What I have is a big typed dataset with lots of relational data -
from whatever database. Rather than spin my own code to flatten out
all that data to initialize my objects, I want something that does it
for me. AFAIK, an ORM tool is the way to do this.

Then I'd check out LLBLGen Pro, http://www.llblgen.com
(note: I'm affiliated with this product)

- the most powerful code generator engine today
- strong o/r mapping functionality

FB

--
 
deko said:
Yes, but is the ORM component in CodeSmith any good?

I found ORM.NET:

http://sourceforge.net/forum/forum.php?forum_id=403142

Which is a free opensource tool.

Another reason CodeSmith may be worth the money is support.

ORM.NET is discontinued for a long time now.
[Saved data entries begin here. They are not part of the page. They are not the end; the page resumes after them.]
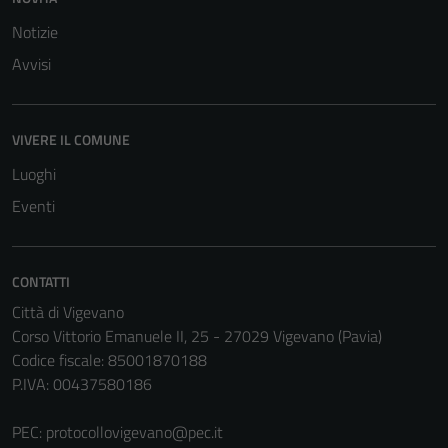
Notizie
Avvisi
VIVERE IL COMUNE
Luoghi
Eventi
CONTATTI
Città di Vigevano
Corso Vittorio Emanuele II, 25 - 27029 Vigevano (Pavia)
Codice fiscale: 85001870188
P.IVA: 00437580186
PEC:
protocollovigevano@pec.it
Btw, 'ORM' isn't the proper acronym. ORM is the acronym for Object
Role Modelling (http://www.orm.net), you should refer to O/R mapping :)

To familiar yourself a bit what the possibilities are, feel free to
read my article: to O/R map or not to O/R map:
http://weblogs.asp.net/fbouma/archive/2004/10/09/240225.aspx

also, check out my ppt sheets I made some time ago about what O/R
mapping is:
http://www.xs4all.nl/~perseus/DataAccessAndORMapping_en.ppt

FB

--
 
ORM.NET is discontinued for a long time now.
Btw, 'ORM' isn't the proper acronym. ORM is the acronym for Object
Role Modelling (http://www.orm.net), you should refer to O/R mapping :)

To familiar yourself a bit what the possibilities are, feel free to
read my article: to O/R map or not to O/R map:
http://weblogs.asp.net/fbouma/archive/2004/10/09/240225.aspx

also, check out my ppt sheets I made some time ago about what O/R
mapping is:
http://www.xs4all.nl/~perseus/DataAccessAndORMapping_en.ppt

Thanks for the tip. I'll take a look.